* Activity *
Each line of the listing where the string "pakketten" appears is to be identified and copied.

* Data in this exercise *
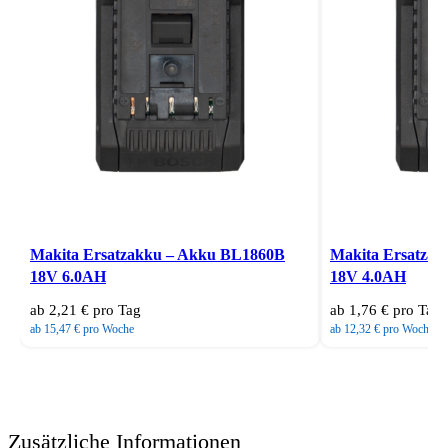
Quick view
Quick view
Vergleichen
Vergleichen
Makita Ersatzakku – Akku BL1860B
Makita Ersatza
18V 6.0AH
18V 4.0AH
ab 2,21 € pro Tag
ab 1,76 € pro Tag
ab 15,47 € pro Woche
ab 12,32 € pro Woche
Zusätzliche Informationen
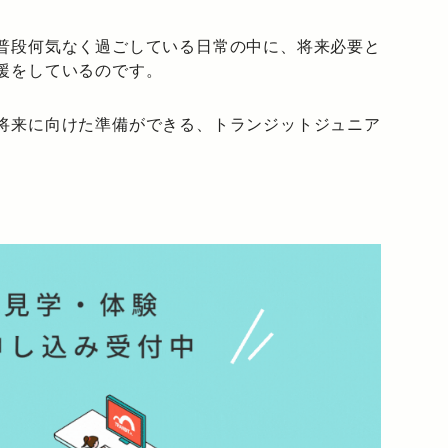
普段何気なく過ごしている日常の中に、将来必要と
援をしているのです。
将来に向けた準備ができる、トランジットジュニア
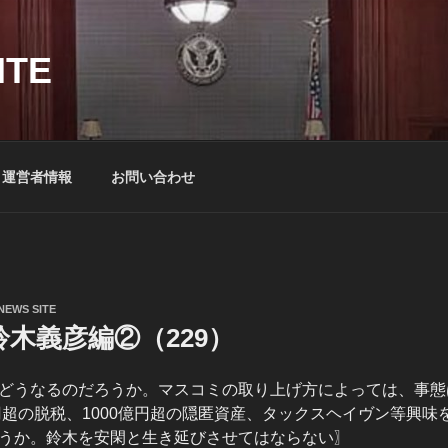
ITE
運営者情報
お問い合わせ
NEWS SITE
木義彦編②（229）
どうなるのだろうか。マスコミの取り上げ方によっては、事態
億円超の脱税、1000億円超の隠匿資産、タックスヘイヴン等興
うか。鈴木を安閑と生き延びさせてはならない〗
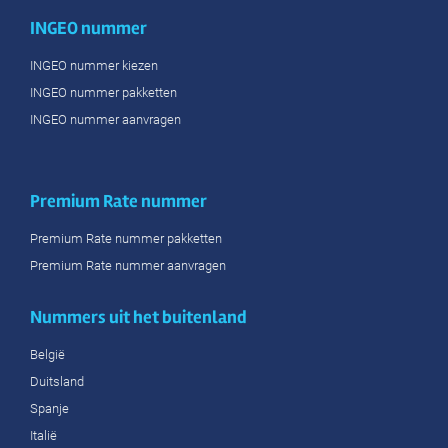
INGEO nummer
INGEO nummer kiezen
INGEO nummer pakketten
INGEO nummer aanvragen
Premium Rate nummer
Premium Rate nummer pakketten
Premium Rate nummer aanvragen
Nummers uit het buitenland
België
Duitsland
Spanje
Italië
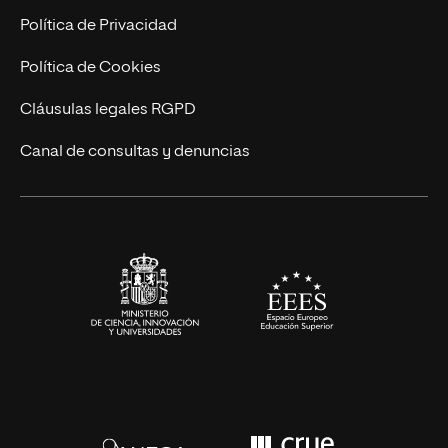
Postgrados
Trabaja en UNIR
Política de Privacidad
Cursos Universitarios
Actualidad
Política de Cookies
UNIR Revista
Cláusulas legales RGPD
Eventos
Canal de consultas y denuncias
Alianzas corporativas
Sala de prensa
Contacto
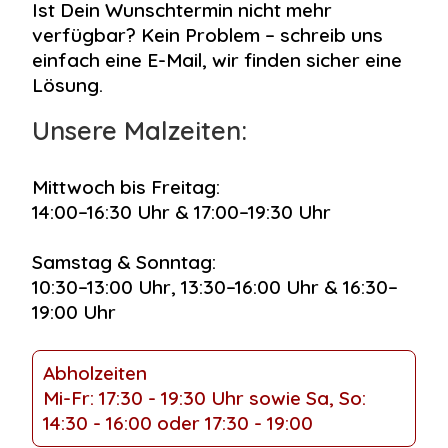
Ist Dein Wunschtermin nicht mehr
verfügbar? Kein Problem – schreib uns
einfach eine E-Mail, wir finden sicher eine
Lösung.
Unsere Malzeiten:
Mittwoch bis Freitag:
14:00–16:30 Uhr & 17:00–19:30 Uhr
Samstag & Sonntag:
10:30–13:00 Uhr, 13:30–16:00 Uhr & 16:30–
19:00 Uhr
Abholzeiten
Mi-Fr: 17:30 - 19:30 Uhr sowie Sa, So:
14:30 - 16:00 oder 17:30 - 19:00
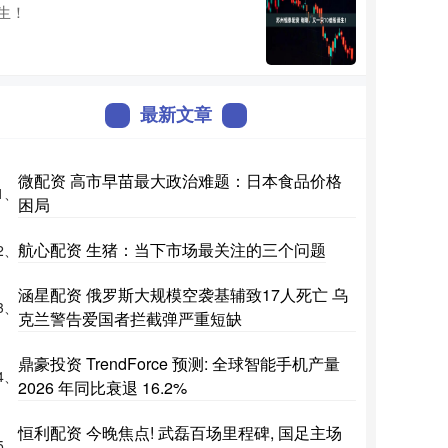
生！
最新文章
微配资 高市早苗最大政治难题：日本食品价格
1、
困局
航心配资 生猪：当下市场最关注的三个问题
2、
涵星配资 俄罗斯大规模空袭基辅致17人死亡 乌
3、
克兰警告爱国者拦截弹严重短缺
鼎豪投资 TrendForce 预测: 全球智能手机产量
4、
2026 年同比衰退 16.2%
恒利配资 今晚焦点! 武磊百场里程碑, 国足主场
5、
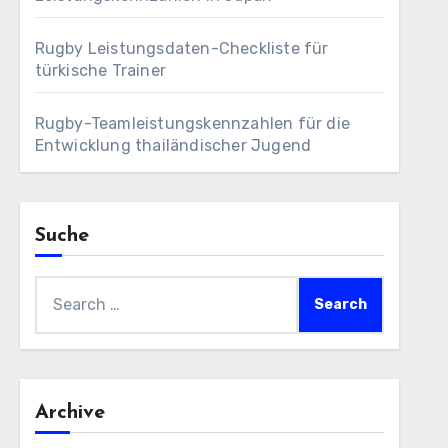
Rugby Leistungsdaten-Checkliste für
türkische Trainer
Rugby-Teamleistungskennzahlen für die
Entwicklung thailändischer Jugend
Suche
Search
for:
Archive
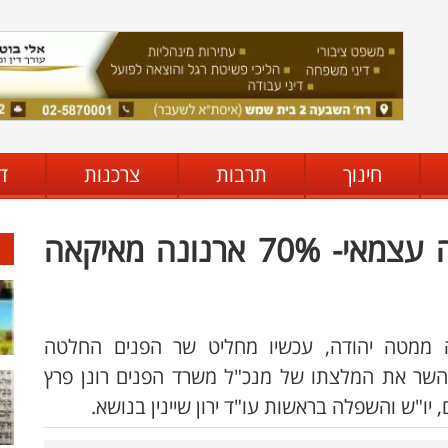
חינוך
תרבות
צרכנות
ד
לצור הדסה יש מקור הכנסה עצמאי- 70% ארנונה מאיקאה
ה ממטה יהודה, עכשיו מחליט שר הפנים החלטה
השר את המלצתו של מנכ"ל משרד הפנים רונן פרץ
 יו"ש והשפלה בראשות עו"ד ירון שיינין בנושא.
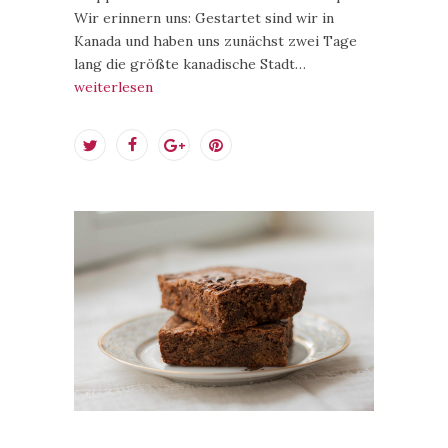
Wir erinnern uns: Gestartet sind wir in
Kanada und haben uns zunächst zwei Tage
lang die größte kanadische Stadt…
weiterlesen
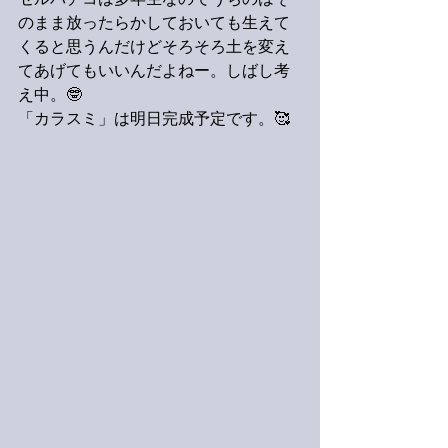
セルバチコは多年生なのでうちのはそ
のまま放ったらかしておいても生えて
くると思うんだけどそろそろ土を変え
てあげてもいいんだよねー。しばし考
え中。🤓
「カラスミ」は明日完成予定です。🥰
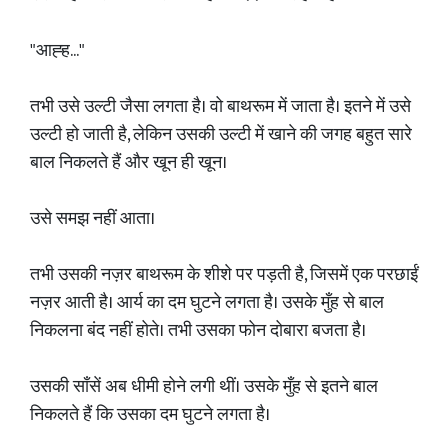
"आह्ह..."
तभी उसे उल्टी जैसा लगता है। वो बाथरूम में जाता है। इतने में उसे
उल्टी हो जाती है, लेकिन उसकी उल्टी में खाने की जगह बहुत सारे
बाल निकलते हैं और खून ही खून।
उसे समझ नहीं आता।
तभी उसकी नज़र बाथरूम के शीशे पर पड़ती है, जिसमें एक परछाईं
नज़र आती है। आर्य का दम घुटने लगता है। उसके मुँह से बाल
निकलना बंद नहीं होते। तभी उसका फोन दोबारा बजता है।
उसकी साँसें अब धीमी होने लगी थीं। उसके मुँह से इतने बाल
निकलते हैं कि उसका दम घुटने लगता है।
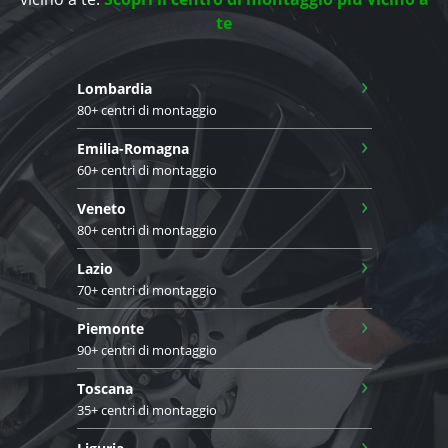
te
›
Lombardia
80+ centri di montaggio
›
Emilia-Romagna
60+ centri di montaggio
›
Veneto
80+ centri di montaggio
›
Lazio
70+ centri di montaggio
›
Piemonte
90+ centri di montaggio
›
Toscana
35+ centri di montaggio
›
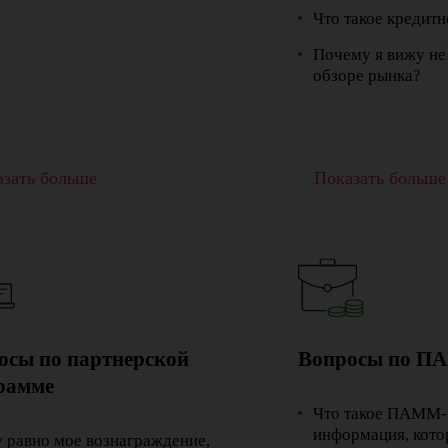
Что такое кредитн
Почему я вижу не
обзоре рынка?
зать больше
Показать больше
осы по партнерской
Вопросы по П
рамме
Что такое ПАММ-
информация, кото
 равно мое вознаграждение,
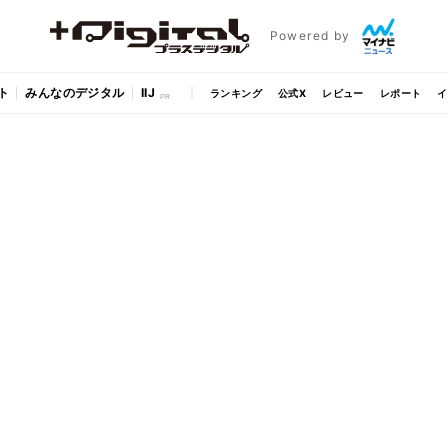
Powered by
ト
みんなのデジタル
IIJ
ランキング
公式X
レビュー
レポート
イ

* Answer *
INGEO nummer pakketten
Premium Rate nummer pakketten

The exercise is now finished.